After looking around for the perfect place she found it on High Street, a gorgeous little place just on the end opposite the Street Life Museum. It became an escape for her, she decorated the inside to her desire, including some personal touches like the peonies, the flower which was her mother’s favourite.
After opening the doors of Hangout, she had lines of people reaching all the way around the corner- the waiting time was at one point 40 minutes long. However, this was good news, her new establishment was a hit and still is!
There were ups and downs during the pandemic as there was a lot of adjusting for both the staff and Ana but when they were open again, it was another big adjustment making sure everything was running smoothly – good rhythm was established.
Then came along the day she got a letter, asking that her business be used in a production that was to be filmed on the street.
Not being a big movie buff Ana thought nothing of it, assuming it was a small production, maybe something local. But once she told her staff members and seeing their excitement at the idea of meeting some of the actors Ana had to look into the film and see what the fuss was about.
So off she went, Googling and researching what was actually coming to Hull. Once she realised it was Enola Holmes 2, she found out why her staff was so joyous.
After seeing the popularity of the first film it dawned on Ana just how big this production was. However, she kept her cool and eventually they arrived, bringing the set and getting the street ready for filming.

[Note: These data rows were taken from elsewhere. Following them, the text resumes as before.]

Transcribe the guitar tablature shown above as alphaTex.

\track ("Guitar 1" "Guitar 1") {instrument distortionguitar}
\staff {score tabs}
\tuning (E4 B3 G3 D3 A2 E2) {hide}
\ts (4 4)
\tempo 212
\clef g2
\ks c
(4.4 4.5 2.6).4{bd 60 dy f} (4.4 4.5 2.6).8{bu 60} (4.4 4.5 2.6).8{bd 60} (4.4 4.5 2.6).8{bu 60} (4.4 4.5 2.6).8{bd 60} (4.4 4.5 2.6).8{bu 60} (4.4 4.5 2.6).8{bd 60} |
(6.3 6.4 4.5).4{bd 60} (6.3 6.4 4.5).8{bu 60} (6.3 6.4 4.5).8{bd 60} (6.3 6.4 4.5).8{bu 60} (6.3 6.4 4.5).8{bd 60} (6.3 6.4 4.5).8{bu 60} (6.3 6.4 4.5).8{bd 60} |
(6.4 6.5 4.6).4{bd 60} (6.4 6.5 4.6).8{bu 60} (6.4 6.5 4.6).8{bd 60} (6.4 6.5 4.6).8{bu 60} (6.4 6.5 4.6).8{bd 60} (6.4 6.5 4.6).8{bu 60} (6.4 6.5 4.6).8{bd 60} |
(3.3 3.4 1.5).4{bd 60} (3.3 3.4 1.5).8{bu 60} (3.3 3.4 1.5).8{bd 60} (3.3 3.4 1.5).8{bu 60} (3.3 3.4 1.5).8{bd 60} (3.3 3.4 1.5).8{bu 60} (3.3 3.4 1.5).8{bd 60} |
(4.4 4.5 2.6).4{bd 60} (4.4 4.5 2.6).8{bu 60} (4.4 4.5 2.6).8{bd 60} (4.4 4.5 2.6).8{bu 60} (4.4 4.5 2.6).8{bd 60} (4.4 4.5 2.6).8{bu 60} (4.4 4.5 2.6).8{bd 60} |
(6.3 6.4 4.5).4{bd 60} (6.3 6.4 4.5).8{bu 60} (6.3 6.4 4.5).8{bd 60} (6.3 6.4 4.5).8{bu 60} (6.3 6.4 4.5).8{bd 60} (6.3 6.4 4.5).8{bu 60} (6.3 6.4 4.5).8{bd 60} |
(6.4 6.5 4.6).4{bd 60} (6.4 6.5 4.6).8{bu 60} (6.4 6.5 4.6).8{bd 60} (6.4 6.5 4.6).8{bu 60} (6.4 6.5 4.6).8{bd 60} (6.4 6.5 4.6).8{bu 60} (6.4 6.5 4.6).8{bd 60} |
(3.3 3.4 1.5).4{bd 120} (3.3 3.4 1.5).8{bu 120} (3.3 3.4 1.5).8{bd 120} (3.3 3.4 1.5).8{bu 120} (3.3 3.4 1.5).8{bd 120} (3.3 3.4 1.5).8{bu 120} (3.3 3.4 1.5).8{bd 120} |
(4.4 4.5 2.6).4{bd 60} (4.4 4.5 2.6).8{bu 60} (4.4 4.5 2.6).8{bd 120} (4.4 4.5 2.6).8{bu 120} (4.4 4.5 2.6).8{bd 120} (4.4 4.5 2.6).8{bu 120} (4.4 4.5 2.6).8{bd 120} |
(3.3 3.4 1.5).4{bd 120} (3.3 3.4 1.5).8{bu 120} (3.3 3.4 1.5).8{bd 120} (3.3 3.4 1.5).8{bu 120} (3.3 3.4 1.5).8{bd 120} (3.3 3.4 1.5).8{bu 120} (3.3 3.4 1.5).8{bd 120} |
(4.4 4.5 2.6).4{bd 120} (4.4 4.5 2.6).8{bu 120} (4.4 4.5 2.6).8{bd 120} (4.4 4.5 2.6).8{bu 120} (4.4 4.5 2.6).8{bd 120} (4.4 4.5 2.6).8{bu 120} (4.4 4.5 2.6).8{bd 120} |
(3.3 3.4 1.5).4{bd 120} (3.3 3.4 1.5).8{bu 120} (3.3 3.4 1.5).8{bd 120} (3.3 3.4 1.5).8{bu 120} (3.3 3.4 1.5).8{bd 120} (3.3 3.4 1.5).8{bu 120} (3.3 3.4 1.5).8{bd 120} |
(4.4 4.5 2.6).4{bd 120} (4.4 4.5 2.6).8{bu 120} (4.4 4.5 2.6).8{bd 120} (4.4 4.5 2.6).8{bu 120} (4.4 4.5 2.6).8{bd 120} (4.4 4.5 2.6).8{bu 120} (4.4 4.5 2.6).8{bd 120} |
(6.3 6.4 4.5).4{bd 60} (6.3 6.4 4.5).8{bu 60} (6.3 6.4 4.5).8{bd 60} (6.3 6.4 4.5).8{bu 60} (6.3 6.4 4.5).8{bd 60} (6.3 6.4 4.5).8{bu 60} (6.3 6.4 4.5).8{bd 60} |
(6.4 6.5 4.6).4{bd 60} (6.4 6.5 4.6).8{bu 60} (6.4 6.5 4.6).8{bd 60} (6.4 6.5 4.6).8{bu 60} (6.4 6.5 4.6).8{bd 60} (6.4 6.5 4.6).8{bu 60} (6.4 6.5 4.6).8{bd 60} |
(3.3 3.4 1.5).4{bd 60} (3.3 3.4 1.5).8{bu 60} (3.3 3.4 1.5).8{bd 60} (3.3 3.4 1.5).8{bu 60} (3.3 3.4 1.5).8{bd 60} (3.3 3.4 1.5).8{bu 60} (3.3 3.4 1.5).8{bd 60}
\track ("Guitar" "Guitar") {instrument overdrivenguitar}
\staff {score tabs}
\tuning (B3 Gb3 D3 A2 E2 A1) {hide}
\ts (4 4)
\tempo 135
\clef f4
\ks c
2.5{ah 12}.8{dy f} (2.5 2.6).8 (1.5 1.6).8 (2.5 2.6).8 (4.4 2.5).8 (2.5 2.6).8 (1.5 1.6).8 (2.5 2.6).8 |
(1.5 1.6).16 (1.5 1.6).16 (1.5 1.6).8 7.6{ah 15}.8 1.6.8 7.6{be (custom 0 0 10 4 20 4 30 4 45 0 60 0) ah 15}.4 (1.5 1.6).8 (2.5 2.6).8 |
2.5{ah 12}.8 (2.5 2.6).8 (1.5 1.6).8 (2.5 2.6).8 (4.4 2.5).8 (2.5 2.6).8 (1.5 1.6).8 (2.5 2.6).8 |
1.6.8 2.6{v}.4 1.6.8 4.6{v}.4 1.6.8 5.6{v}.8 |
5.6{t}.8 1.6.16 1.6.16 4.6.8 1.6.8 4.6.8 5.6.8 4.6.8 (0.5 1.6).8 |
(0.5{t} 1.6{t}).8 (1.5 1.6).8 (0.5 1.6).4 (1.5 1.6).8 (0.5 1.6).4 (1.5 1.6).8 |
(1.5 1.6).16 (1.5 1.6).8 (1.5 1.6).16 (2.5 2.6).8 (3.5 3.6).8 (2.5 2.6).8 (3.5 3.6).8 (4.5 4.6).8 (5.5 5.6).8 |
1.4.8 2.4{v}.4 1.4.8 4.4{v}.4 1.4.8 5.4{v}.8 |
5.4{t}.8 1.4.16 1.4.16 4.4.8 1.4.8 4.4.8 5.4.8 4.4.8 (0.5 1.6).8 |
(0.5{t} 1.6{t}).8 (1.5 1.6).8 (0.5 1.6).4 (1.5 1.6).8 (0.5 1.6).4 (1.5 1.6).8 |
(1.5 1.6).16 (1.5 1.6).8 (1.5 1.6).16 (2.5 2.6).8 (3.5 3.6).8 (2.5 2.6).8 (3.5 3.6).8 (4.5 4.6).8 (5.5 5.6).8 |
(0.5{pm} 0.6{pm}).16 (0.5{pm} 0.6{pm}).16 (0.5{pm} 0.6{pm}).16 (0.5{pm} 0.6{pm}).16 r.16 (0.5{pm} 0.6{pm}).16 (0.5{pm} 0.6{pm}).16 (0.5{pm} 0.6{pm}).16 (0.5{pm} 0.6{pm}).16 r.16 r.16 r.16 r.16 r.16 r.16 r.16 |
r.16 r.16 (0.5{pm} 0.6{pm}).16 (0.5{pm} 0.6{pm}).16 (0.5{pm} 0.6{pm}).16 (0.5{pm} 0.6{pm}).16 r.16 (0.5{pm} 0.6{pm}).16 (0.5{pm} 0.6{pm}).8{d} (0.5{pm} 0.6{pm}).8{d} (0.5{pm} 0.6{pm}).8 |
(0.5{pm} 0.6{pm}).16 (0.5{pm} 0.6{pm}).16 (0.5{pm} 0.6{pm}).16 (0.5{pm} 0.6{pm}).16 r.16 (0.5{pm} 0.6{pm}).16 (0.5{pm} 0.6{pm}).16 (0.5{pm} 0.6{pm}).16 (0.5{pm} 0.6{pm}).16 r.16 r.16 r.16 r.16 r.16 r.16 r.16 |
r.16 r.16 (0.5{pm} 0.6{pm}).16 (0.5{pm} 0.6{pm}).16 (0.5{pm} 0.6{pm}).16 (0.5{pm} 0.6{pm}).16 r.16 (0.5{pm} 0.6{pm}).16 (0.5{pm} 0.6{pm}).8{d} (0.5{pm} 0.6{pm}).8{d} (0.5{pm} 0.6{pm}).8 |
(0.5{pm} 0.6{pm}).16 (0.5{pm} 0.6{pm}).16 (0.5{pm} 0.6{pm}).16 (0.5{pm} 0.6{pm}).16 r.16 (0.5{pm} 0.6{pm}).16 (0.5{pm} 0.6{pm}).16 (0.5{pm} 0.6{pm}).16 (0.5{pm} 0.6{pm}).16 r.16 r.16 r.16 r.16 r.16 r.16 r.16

Ana told about how on Tuesday 5th October the production company had compensated her for the loss of business, so she said since they bought everything, technically, they were more than welcome to take the baked goods from that day. It was a lovely interaction between her and the production staff, often greeting them down the street and seeing them enjoying her food.
She recalled how her daughter was coming to the shop with her one day when the set was completed and her daughter exclaimed “Mommy, your bakery is gone!” which made Ana laugh.
This was not the only time the set impacted her daughter though; Ana used the set to show her that movies and what she sees on TV are make believe to put the young girl at ease. These moments are not often seen and to know our high street had so many memories attached both from its past and the here and now is more than enough.
Although Ana and the staff were not allowed to be in the shop during filming it was an experience that was both wonderful and memorable. It is an experience Ana is looking forward to again when once again we get chosen for the production of a film or TV show.